Le Turc n'est en général pas aimé des autres Musulmans, et spécialement des Arabes; sa domination a laissé de mauvais souvenirs en Algérie. Mais, des races chrétiennes, il n'est pas haï. Les Arméniens pourraient avoir contre lui des motifs de haine; cependant ce qui leur est surtout odieux est le gouvernement despotique; ce n'est pas la puissance ni le peuple ottomans. Les Grecs, sujets de l'empire, reconnaissent la tolérance et le libéralisme relatifs des sultans. Ils servent dans leurs ministères, les aident dans l'administration, leur fournissent des érudits et des savants.
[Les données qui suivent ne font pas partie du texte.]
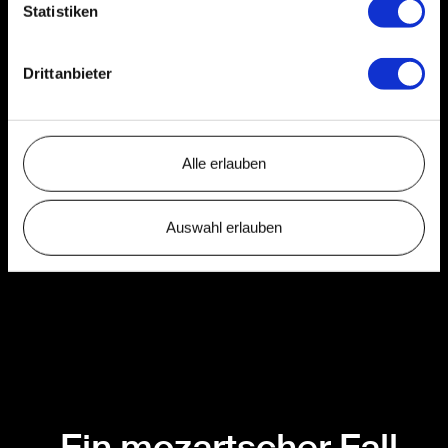
Statistiken
Drittanbieter
Alle erlauben
Auswahl erlauben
Ils ont le sentiment patriotique à la manière de l'Occident; et ils sont prêts à donner des soldats aux armées de l'empire et des marins aux flottes que ses ports attendent.

Même avant les événements de ces derniers jours, les Turcs avaient commencé à reconquérir une place plus élevée dans l'opinion européenne. Protégés par les rivalités des puissances qui formaient au-dessus de leur faiblesse, une sorte de voûte naturelle, ils se conservaient et progressaient peu à peu, et les chances de voir survenir leur ruine tant de fois prédite semblaient doucement s'éloigner.

Depuis de longues années, beaucoup de Turcs avaient des tendances libérales. Un essai de régime parlementaire fut tenté chez eux au début du règne actuel, sans succès il est vrai. Les idées libérales s'étant en dernier lieu, répandues jusque dans l'armée, une nouvelle constitution a été octroyée à l'empire, et tout annonce qu'elle durera. Le sultan a cessé d'être autocrate; il va devenir le chef d'une sorte de confédération de peuples analogue à l'Autriche. Pourvu que l'islam garde dans cette confédération une prééminence au moins honorifique, ce changement ne blesse aucun point précis de sa doctrine; il n'est cependant pas tout à fait conforme à son esprit, parce que le régime nouveau ne manifeste plus assez la force d'Allah. Le sultan était, d'après la doctrine, le président de la communauté musulmane; d'après la tradition, il était autocrate. Mais, ni la doctrine ni la tradition, ne lui défendaient de prêter l'oreille aux vœux de ses peuples et d'user de son autorité avec bienveillance; elles lui demandaient seulement d'être fort.

Si le gouvernement turc satisfait à ce desideratum, l'islam peut, sans se renier lui-même, devenir dans ce pays une sorte de religion d'Etat, respectueuse des autres croyances, et qui ne pèsera pas trop sur elles.


Les Arabes, disions-nous, n'ont jamais accepté qu'à contre-cœur la domination turque. La cause de cette opposition n'est pas principalement religieuse, bien que les Arabes aient quelque raison doctrinale de contester la légitimité des sultans ottomans; cette cause est surtout ethnique: les deux races sont fort différentes. Il y a certainement plus de différence entre un Arabe et un Turc, qu'entre un Turc et un Grec. Il y eut autrefois, à l'époque du khalifat arabe, une rivalité analogue entre les Arabes et les Persans.